The metamorphosis had happened; and the King, wounded almost
to death by the attacks of the gaolers who guarded his friend, had
at last overcome them, and rested now, wounded but alive, in Black
Michael's own room in the Castle. There he had been carried, his face
covered with a cloak, from the cell; and thence orders issued, that if
his friend were found, he should be brought directly and privately to
the King, and that meanwhile messengers should ride at full speed to
Tarlenheim, to tell Marshall Strakencz to assure the princess of the
King's safety and to come himself with all speed to greet the King.

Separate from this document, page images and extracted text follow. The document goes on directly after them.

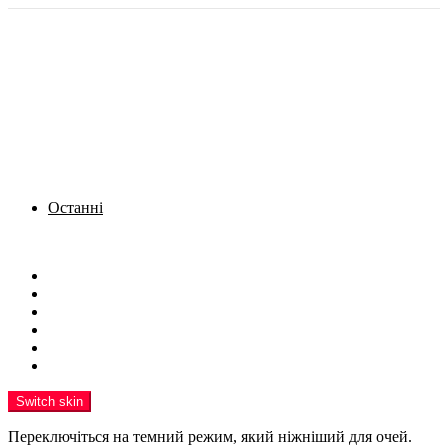
Останні
Menu
Новини
Політика
Кримінал
Фото
Надіслати новину
Реклама на сайті
Switch skin
Переключіться на темний режим, який ніжніший для очей.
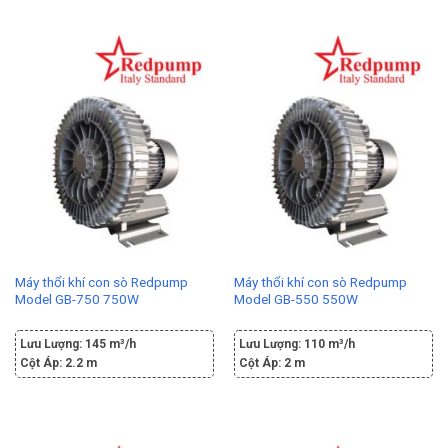
Máy thổi khí con sò Redpump
Máy thổi khí con sò Redpump
Model GB-750 750W
Model GB-550 550W
Lưu Lượng:
145 m³/h
Lưu Lượng:
110 m³/h
Cột Áp:
2.2 m
Cột Áp:
2 m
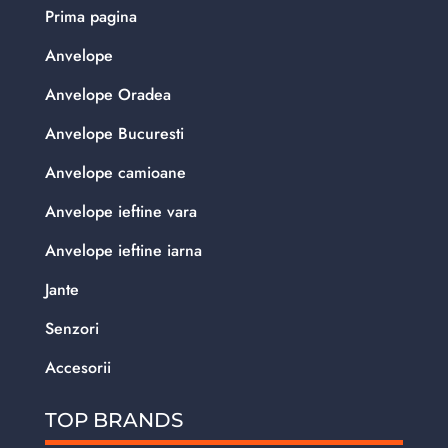
Prima pagina
Anvelope
Anvelope Oradea
Anvelope Bucuresti
Anvelope camioane
Anvelope ieftine vara
Anvelope ieftine iarna
Jante
Senzori
Accesorii
TOP BRANDS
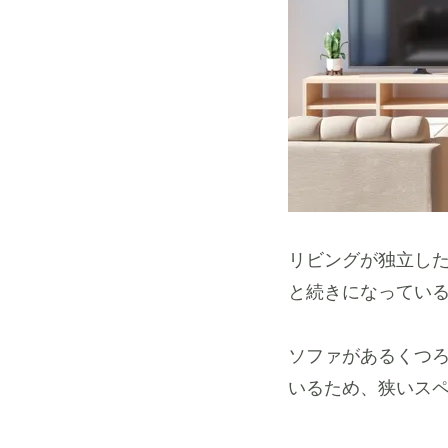
リビングが独立し
と続きになっている
ソファがあるくつ
いるため、狭いス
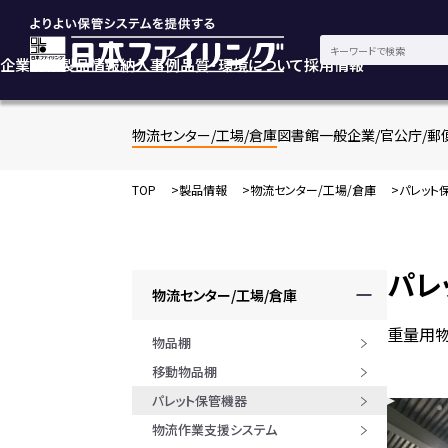
企業情報
製品情報
納入事例
品質・環境について
採用情報
物流センター/工場/倉庫
図書館
一般企業/官公庁/郵
TOP
製品情報
物流センター/工場/倉庫
パレット
パレ
物流センター/工場/倉庫
重量用物
物品棚
移動物品棚
パレット保管機器
物流作業支援システム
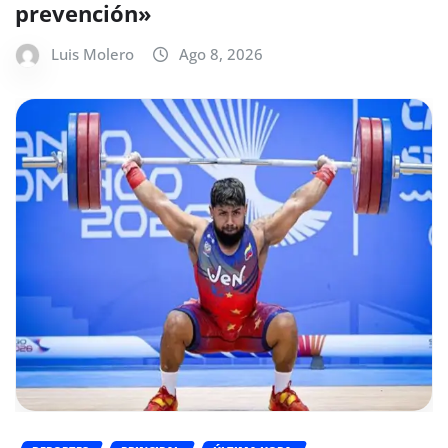
prevención»
Luis Molero
Ago 8, 2026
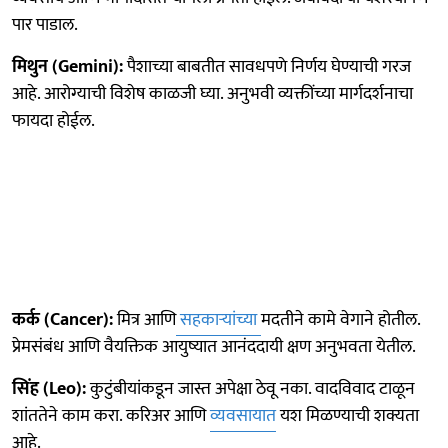
पार पाडाल.
मिथुन (Gemini):
पैशाच्या बाबतीत सावधपणे निर्णय घेण्याची गरज
आहे. आरोग्याची विशेष काळजी घ्या. अनुभवी व्यक्तींच्या मार्गदर्शनाचा
फायदा होईल.
कर्क (Cancer):
मित्र आणि
सहकाऱ्यांच्या
मदतीने कामे वेगाने होतील.
प्रेमसंबंध आणि वैयक्तिक आयुष्यात आनंददायी क्षण अनुभवता येतील.
सिंह (Leo):
कुटुंबीयांकडून जास्त अपेक्षा ठेवू नका. वादविवाद टाळून
शांततेने काम करा. करिअर आणि
व्यवसायात
यश मिळण्याची शक्यता
आहे.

The princess was enjoined to remain at Tarlenheim, and there await her
cousin's coming or his further injunctions. Thus the King would come
to his own again, having wrought brave deeds, and escaped, almost by a
miracle, the treacherous assault of his unnatural brother.
This ingenious arrangement of my long-headed old friend prospered in
every way, save where it encountered a force that often defeats the most
cunning schemes. I mean nothing else than the pleasure of a woman. For,
let her cousin and sovereign send what command he chose (or Colonel
Sapt chose for him), and let Marshal Strakencz insist as he would, the
Princess Flavia was in no way minded to rest at Tarlenheim while her
lover lay wounded at Zenda; and when the Marshal, with a small suite,
rode forth from Tarlenheim on the way to Zenda, the princess's carriage
followed immediately behind, and in this order they passed through the
town, where the report was already rife that the King, going the night
before to remonstrate with his brother, in all friendliness, for that
he held one of the King's friends in confinement in the Castle, had been
most traitorously set upon; that there had been a desperate conflict;
that the duke was slain with several of his gentlemen; and that the
King, wounded as he was, had seized and held the Castle of Zenda.